TASK DETAILS:
Give back the full material, exactly as it reads.
• • •
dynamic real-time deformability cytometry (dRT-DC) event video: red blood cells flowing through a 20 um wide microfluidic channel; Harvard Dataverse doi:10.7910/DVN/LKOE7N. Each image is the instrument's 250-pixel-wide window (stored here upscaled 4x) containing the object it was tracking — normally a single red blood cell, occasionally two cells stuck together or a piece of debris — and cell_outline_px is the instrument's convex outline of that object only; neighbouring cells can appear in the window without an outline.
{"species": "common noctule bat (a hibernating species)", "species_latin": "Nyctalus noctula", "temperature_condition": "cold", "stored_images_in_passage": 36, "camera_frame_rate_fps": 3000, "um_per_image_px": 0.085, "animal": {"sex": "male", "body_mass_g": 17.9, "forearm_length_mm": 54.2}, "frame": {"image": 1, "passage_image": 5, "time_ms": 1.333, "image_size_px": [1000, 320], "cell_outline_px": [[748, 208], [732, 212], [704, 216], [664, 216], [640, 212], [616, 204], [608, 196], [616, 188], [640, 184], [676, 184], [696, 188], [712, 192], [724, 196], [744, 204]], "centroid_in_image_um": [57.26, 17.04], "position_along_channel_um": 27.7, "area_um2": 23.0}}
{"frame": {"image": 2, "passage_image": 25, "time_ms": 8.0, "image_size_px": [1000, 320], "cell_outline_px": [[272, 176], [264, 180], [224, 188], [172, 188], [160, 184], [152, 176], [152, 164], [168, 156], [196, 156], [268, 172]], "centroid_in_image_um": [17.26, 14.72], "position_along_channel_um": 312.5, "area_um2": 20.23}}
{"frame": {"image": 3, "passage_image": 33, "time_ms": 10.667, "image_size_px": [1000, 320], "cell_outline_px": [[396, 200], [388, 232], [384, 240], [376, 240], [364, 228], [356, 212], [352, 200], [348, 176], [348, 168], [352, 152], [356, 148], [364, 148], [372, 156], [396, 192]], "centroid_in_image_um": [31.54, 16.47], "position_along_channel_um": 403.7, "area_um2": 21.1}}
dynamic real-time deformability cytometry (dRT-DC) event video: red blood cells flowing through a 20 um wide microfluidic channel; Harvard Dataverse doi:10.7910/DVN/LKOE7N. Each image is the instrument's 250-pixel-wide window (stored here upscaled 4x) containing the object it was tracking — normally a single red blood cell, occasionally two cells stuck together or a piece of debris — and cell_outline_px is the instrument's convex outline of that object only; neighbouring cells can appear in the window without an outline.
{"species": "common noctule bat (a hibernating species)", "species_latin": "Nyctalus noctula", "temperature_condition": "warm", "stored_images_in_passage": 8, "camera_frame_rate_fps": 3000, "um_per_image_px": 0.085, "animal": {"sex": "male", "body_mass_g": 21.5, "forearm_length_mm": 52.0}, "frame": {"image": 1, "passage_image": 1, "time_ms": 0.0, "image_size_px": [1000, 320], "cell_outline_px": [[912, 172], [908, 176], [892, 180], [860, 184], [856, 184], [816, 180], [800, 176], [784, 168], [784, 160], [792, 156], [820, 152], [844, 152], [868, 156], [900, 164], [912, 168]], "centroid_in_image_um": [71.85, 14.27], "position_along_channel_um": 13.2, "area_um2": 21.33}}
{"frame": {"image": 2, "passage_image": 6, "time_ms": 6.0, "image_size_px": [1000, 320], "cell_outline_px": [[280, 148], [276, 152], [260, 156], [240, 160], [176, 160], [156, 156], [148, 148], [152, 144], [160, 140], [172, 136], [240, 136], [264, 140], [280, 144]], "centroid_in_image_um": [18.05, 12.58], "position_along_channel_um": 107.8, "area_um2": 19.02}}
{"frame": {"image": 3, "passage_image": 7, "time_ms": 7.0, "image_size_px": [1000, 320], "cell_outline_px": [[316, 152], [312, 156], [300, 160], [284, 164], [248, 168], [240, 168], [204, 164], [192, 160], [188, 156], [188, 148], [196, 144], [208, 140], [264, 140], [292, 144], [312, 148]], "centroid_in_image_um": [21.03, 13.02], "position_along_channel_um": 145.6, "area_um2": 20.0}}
• • •
FINISHED EXERCISE:
dynamic real-time deformability cytometry (dRT-DC) event video: red blood cells flowing through a 20 um wide microfluidic channel; Harvard Dataverse doi:10.7910/DVN/LKOE7N. Each image is the instrument's 250-pixel-wide window (stored here upscaled 4x) containing the object it was tracking — normally a single red blood cell, occasionally two cells stuck together or a piece of debris — and cell_outline_px is the instrument's convex outline of that object only; neighbouring cells can appear in the window without an outline.
{"species": "common noctule bat (a hibernating species)", "species_latin": "Nyctalus noctula", "temperature_condition": "cold", "stored_images_in_passage": 36, "camera_frame_rate_fps": 3000, "um_per_image_px": 0.085, "animal": {"sex": "male", "body_mass_g": 17.9, "forearm_length_mm": 54.2}, "frame": {"image": 1, "passage_image": 5, "time_ms": 1.333, "image_size_px": [1000, 320], "cell_outline_px": [[748, 208], [732, 212], [704, 216], [664, 216], [640, 212], [616, 204], [608, 196], [616, 188], [640, 184], [676, 184], [696, 188], [712, 192], [724, 196], [744, 204]], "centroid_in_image_um": [57.26, 17.04], "position_along_channel_um": 27.7, "area_um2": 23.0}}
{"frame": {"image": 2, "passage_image": 25, "time_ms": 8.0, "image_size_px": [1000, 320], "cell_outline_px": [[272, 176], [264, 180], [224, 188], [172, 188], [160, 184], [152, 176], [152, 164], [168, 156], [196, 156], [268, 172]], "centroid_in_image_um": [17.26, 14.72], "position_along_channel_um": 312.5, "area_um2": 20.23}}
{"frame": {"image": 3, "passage_image": 33, "time_ms": 10.667, "image_size_px": [1000, 320], "cell_outline_px": [[396, 200], [388, 232], [384, 240], [376, 240], [364, 228], [356, 212], [352, 200], [348, 176], [348, 168], [352, 152], [356, 148], [364, 148], [372, 156], [396, 192]], "centroid_in_image_um": [31.54, 16.47], "position_along_channel_um": 403.7, "area_um2": 21.1}}
dynamic real-time deformability cytometry (dRT-DC) event video: red blood cells flowing through a 20 um wide microfluidic channel; Harvard Dataverse doi:10.7910/DVN/LKOE7N. Each image is the instrument's 250-pixel-wide window (stored here upscaled 4x) containing the object it was tracking — normally a single red blood cell, occasionally two cells stuck together or a piece of debris — and cell_outline_px is the instrument's convex outline of that object only; neighbouring cells can appear in the window without an outline.
{"species": "common noctule bat (a hibernating species)", "species_latin": "Nyctalus noctula", "temperature_condition": "warm", "stored_images_in_passage": 8, "camera_frame_rate_fps": 3000, "um_per_image_px": 0.085, "animal": {"sex": "male", "body_mass_g": 21.5, "forearm_length_mm": 52.0}, "frame": {"image": 1, "passage_image": 1, "time_ms": 0.0, "image_size_px": [1000, 320], "cell_outline_px": [[912, 172], [908, 176], [892, 180], [860, 184], [856, 184], [816, 180], [800, 176], [784, 168], [784, 160], [792, 156], [820, 152], [844, 152], [868, 156], [900, 164], [912, 168]], "centroid_in_image_um": [71.85, 14.27], "position_along_channel_um": 13.2, "area_um2": 21.33}}
{"frame": {"image": 2, "passage_image": 6, "time_ms": 6.0, "image_size_px": [1000, 320], "cell_outline_px": [[280, 148], [276, 152], [260, 156], [240, 160], [176, 160], [156, 156], [148, 148], [152, 144], [160, 140], [172, 136], [240, 136], [264, 140], [280, 144]], "centroid_in_image_um": [18.05, 12.58], "position_along_channel_um": 107.8, "area_um2": 19.02}}
{"frame": {"image": 3, "passage_image": 7, "time_ms": 7.0, "image_size_px": [1000, 320], "cell_outline_px": [[316, 152], [312, 156], [300, 160], [284, 164], [248, 168], [240, 168], [204, 164], [192, 160], [188, 156], [188, 148], [196, 144], [208, 140], [264, 140], [292, 144], [312, 148]], "centroid_in_image_um": [21.03, 13.02], "position_along_channel_um": 145.6, "area_um2": 20.0}}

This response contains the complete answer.